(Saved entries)
▼
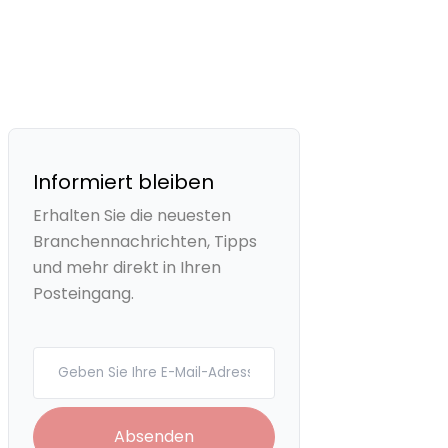
Informiert bleiben
Erhalten Sie die neuesten
Branchennachrichten, Tipps
und mehr direkt in Ihren
Posteingang.
Your email
Absenden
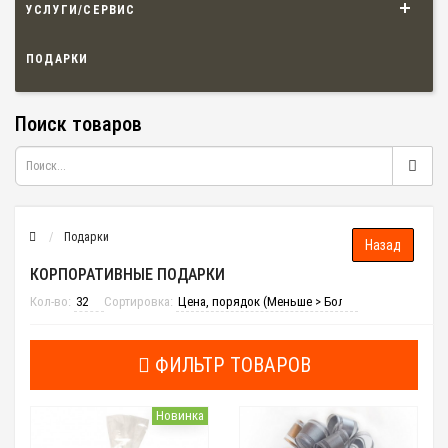
УСЛУГИ/СЕРВИС
ПОДАРКИ
Поиск товаров
Подарки
КОРПОРАТИВНЫЕ ПОДАРКИ
Кол-во:
Сортировка:
ФИЛЬТР ТОВАРОВ
Новинка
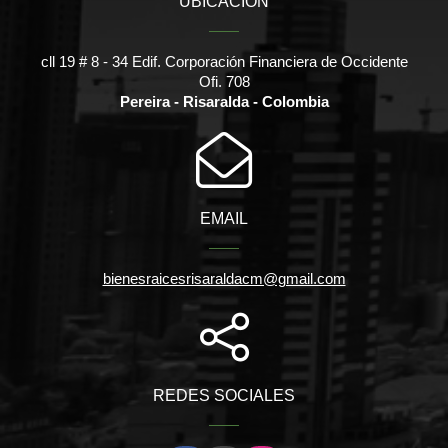
UBICACIÓN
cll 19 # 8 - 34 Edif. Corporación Financiera de Occidente
Ofi. 708
Pereira - Risaralda - Colombia
EMAIL
bienesraicesrisaraldacm@gmail.com
REDES SOCIALES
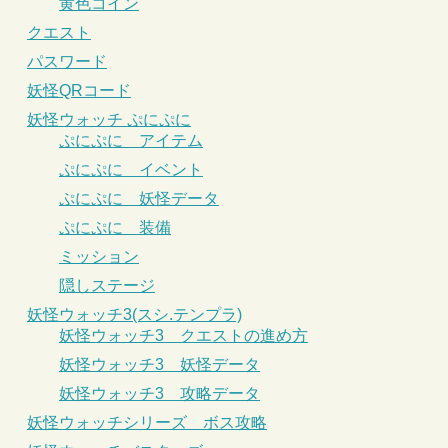
黄色コイン
クエスト
パスワード
妖怪QRコード
妖怪ウォッチ ぷにぷに
ぷにぷに アイテム
ぷにぷに イベント
ぷにぷに 妖怪データ
ぷにぷに 装備
ミッション
隠しステージ
妖怪ウォッチ3(スシ.テンプラ)
妖怪ウォッチ3 クエストの進め方
妖怪ウォッチ3 妖怪データ
妖怪ウォッチ3 攻略データ
妖怪ウォッチシリーズ ボス攻略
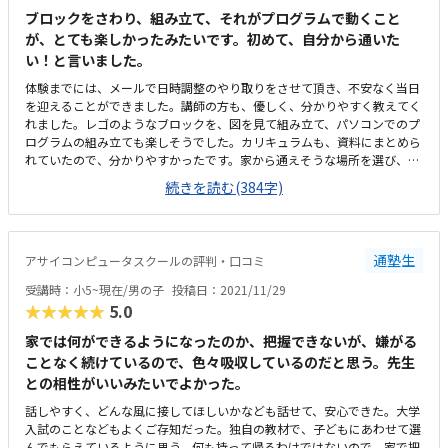
ブロックをさわり、組み立て、それがプログラムで動くこと
が、とても楽しかったみたいです。初めて、自分から通いた
い！と言いました。
体験までには、メールで日時調整のやり取りをさせて頂き、不安なく当日
を迎えることができました。講師の方も、優しく、分かりやすく教えてく
れました。レゴのようなブロックを、図を見て組み立て、パソコンでのプ
ログラムの組み立ても楽しそうでした。カリキュラムも、資料にまとめら
れていたので、分かりやすかったです。家から通えそうな場所を選び、体
験を申し込みましたが、実際の体験場所は、家から離れていました。子供
続きを読む(384字)
だけでは通えなさそうです。感染対策として、窓が開いていたり、消毒な
ど設置されていました。広々していて、とても良かったです。コエテコの
サイトには月2回のレッスンと記載されていましたが、実際体験させても
らい資料をいただくと、月に1度のレッスン料となっており高く感じまし
通塾生
アサイコンピュータスクールの評判・口コミ
た。子供を褒めて、やる気を与えてくれました。答えは教えず、何度も自
分で試させてくれるところも、良かったです。
受講時：小5~現在/男の子
投稿日：2021/11/29
★★★★★
5.0
家では何ができるようになったのか、把握できないが、嫌がる
ことなく続けているので、色々吸収しているのだと思う。先生
との相性がいいみたいでよかった。
話しやすく、どんな風に接してほしいかなども話せて、安心できた。大学
入試のことなどもよくご存知だった。独自の教材で、子どもにあわせて選
んでもらえているように思う。何も持って帰るわけではないので、家で把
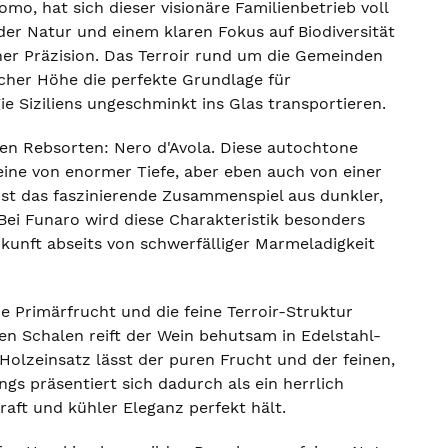
o, hat sich dieser visionäre Familienbetrieb voll
der Natur und einem klaren Fokus auf Biodiversität
er Präzision. Das Terroir rund um die Gemeinden
icher Höhe die perfekte Grundlage für
e Siziliens ungeschminkt ins Glas transportieren.
hen Rebsorten: Nero d'Avola. Diese autochtone
eine von enormer Tiefe, aber eben auch von einer
 ist das faszinierende Zusammenspiel aus dunkler,
Bei Funaro wird diese Charakteristik besonders
kunft abseits von schwerfälliger Marmeladigkeit
e Primärfrucht und die feine Terroir-Struktur
en Schalen reift der Wein behutsam in Edelstahl-
Holzeinsatz lässt der puren Frucht und der feinen,
gs präsentiert sich dadurch als ein herrlich
raft und kühler Eleganz perfekt hält.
▲
Task: Only lines holding the string "Terroir" are wanted; gather each one from the entries above.

Answer section:
er Präzision. Das Terroir rund um die Gemeinden
e Primärfrucht und die feine Terroir-Struktur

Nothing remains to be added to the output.